In the last year, Stanford unveiled an interactive map of the Roman Empire called Orbis and an interactive Stanford Election Map Atlas. Both got a lot of national attention. And both are products of Geographic Information Systems, otherwise known as GIS, one of the signature technologies of modern research.
From 1 to 5 p.m. Wednesday, Nov. 14, Stanford Libraries will host its annual “GIS Day” open house at the Mitchell Earth Sciences Building’s Hartley Conference Center. The event will feature an interactive showcase of research using GIS and other geospatial technologies.
Stanford is a national leader in GIS, with training and technology headquartered at the Branner Earth Sciences Library. Its services, closely aligned with the libraries’ social sciences services in statistics and demographics, are in heavy demand across campus. Stanford Libraries also plays a major role in the National Geospatial Digital Archive, funded by the Library of Congress.
Institutions in 45 countries around the world are sponsoring GIS Day events.
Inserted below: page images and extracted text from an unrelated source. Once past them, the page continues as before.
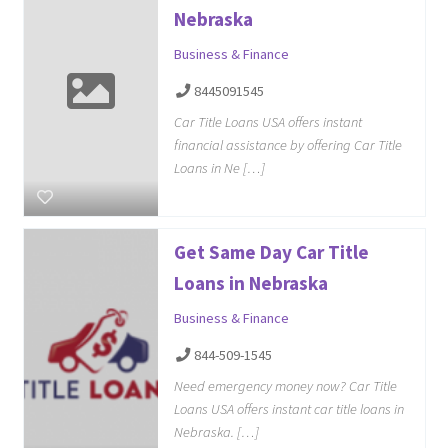
Nebraska
Business & Finance
8445091545
Car Title Loans USA offers instant
financial assistance by offering Car Title
Loans in Ne […]
Get Same Day Car Title
Loans in Nebraska
Business & Finance
844-509-1545
Need emergency money now? Car Title
Loans USA offers instant car title loans in
Nebraska. […]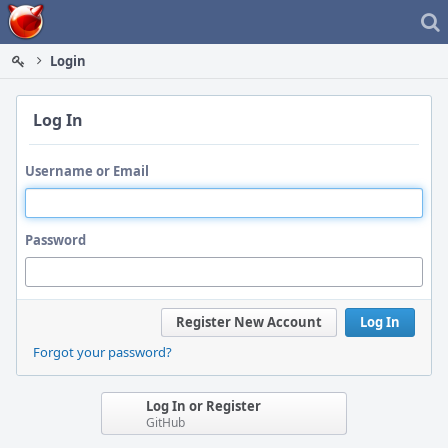
Home
Login
Log In
Username or Email
Password
Register New Account
Log In
Forgot your password?
Log In or Register
GitHub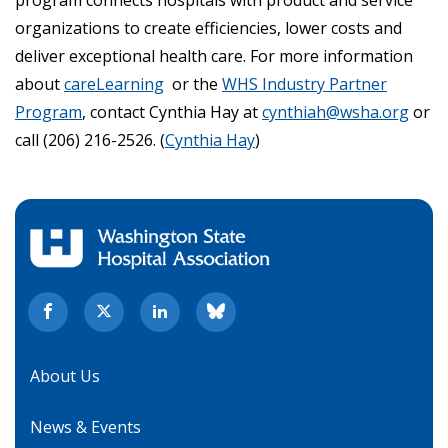
program connects hospitals with product and service
organizations to create efficiencies, lower costs and
deliver exceptional health care. For more information
about
careLearning
or the
WHS Industry Partner
Program
, contact Cynthia Hay at
cynthiah@wsha.org
or
call (206) 216-2526. (
Cynthia Hay
)
About Us
News & Events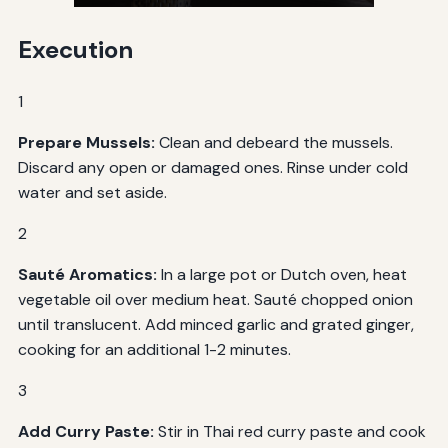
Execution
1
Prepare Mussels:
Clean and debeard the mussels.
Discard any open or damaged ones. Rinse under cold
water and set aside.
2
Sauté Aromatics:
In a large pot or Dutch oven, heat
vegetable oil over medium heat. Sauté chopped onion
until translucent. Add minced garlic and grated ginger,
cooking for an additional 1-2 minutes.
3
Add Curry Paste:
Stir in Thai red curry paste and cook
The Stanford event will include a series of talks by Stanford professors and GIS professionals from Silicon Valley, a map gallery featuring some of the best work by students across many disciplines, a “Where in the World Am I?” contest with prizes and a Stanford GeoCache challenge. The event will include refreshments and a table for children.
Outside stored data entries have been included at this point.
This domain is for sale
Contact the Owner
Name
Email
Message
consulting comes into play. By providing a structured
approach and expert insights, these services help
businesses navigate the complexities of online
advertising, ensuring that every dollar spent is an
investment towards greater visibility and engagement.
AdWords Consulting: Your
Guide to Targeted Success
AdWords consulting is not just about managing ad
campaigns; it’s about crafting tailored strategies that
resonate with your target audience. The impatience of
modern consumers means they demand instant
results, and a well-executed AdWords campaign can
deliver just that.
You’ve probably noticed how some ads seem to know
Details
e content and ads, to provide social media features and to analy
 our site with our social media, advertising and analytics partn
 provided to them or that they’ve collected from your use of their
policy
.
GIS is used in everything from epidemiology to urban planning, from archaeology to marketing studies. Thousands of Stanford researchers will be using this technology in the course of their careers. Students and faculty at all levels and in all schools are currently exploring and exploiting this technology for mapping and data correlation.
“We live and breathe geospatial technologies every day, from the maps we consult on our phones to highly specialized disaster relief mapping that is used to help first responders,” said PATRICIA CARBAJALES, geospatial manager for the Branner Earth Sciences Library. “Because nearly everything can be tagged to location, these technologies provide a powerful tool for research at Stanford.”